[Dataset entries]
+ + +

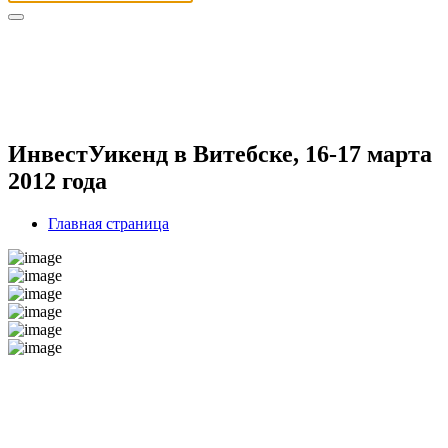
ИнвестУикенд в Витебске, 16-17 марта
2012 года
Главная страница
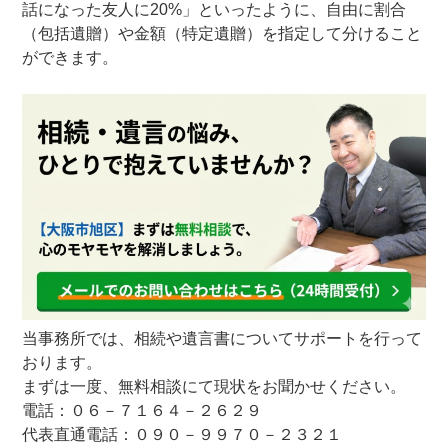
話になった友人に20%」といったように、自由に割合
（包括遺贈）や金額（特定遺贈）を指定して分けること
ができます。
当事務所では、相続や遺言書についてサポートを行って
おります。
まずは一度、無料相談にて現状をお聞かせください。
電話：０６－７１６４－２６２９
代表直通電話：０９０－９９７０－２３２１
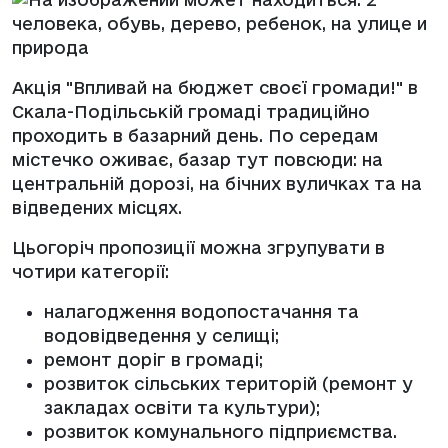
Акція "Впливай на бюджет своєї громади!" в
Скала-Подільській громаді традиційно
проходить в базарний день. По середам
містечко оживає, базар тут повсюди: на
центральній дорозі, на бічних вуличках та на
відведених місцях.
Цьогоріч пропозиції можна згрупувати в
чотири категорії:
налагодження водопостачання та
водовідведення у селищі;
ремонт доріг в громаді;
розвиток сільських територій (ремонт у
закладах освіти та культури);
розвиток комунального підприємства.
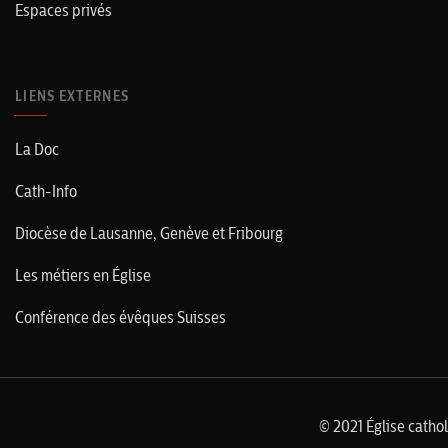
Espaces privés
LIENS EXTERNES
La Doc
Cath-Info
Diocèse de Lausanne, Genève et Fribourg
Les métiers en Église
Conférence des évêques Suisses
© 2021 Église catho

+ + +

Without including any pictures, return every line of the records exactly.

ИнвестУикенд в Витебске, 16-17 марта
2012 года
Главная страница
話になった友人に20%」といったように、自由に割合
（包括遺贈）や金額（特定遺贈）を指定して分けること
ができます。
当事務所では、相続や遺言書についてサポートを行って
おります。
まずは一度、無料相談にて現状をお聞かせください。
電話：０６－７１６４－２６２９
代表直通電話：０９０－９９７０－２３２１
Акція "Впливай на бюджет своєї громади!" в
Скала-Подільській громаді традиційно
проходить в базарний день. По середам
містечко оживає, базар тут повсюди: на
центральній дорозі, на бічних вуличках та на
відведених місцях.
Цьогоріч пропозиції можна згрупувати в
чотири категорії:
налагодження водопостачання та
водовідведення у селищі;
ремонт доріг в громаді;
розвиток сільських територій (ремонт у
закладах освіти та культури);
розвиток комунального підприємства.
Espaces privés
LIENS EXTERNES
La Doc
Cath-Info
Diocèse de Lausanne, Genève et Fribourg
Les métiers en Église
Conférence des évêques Suisses
© 2021 Église catho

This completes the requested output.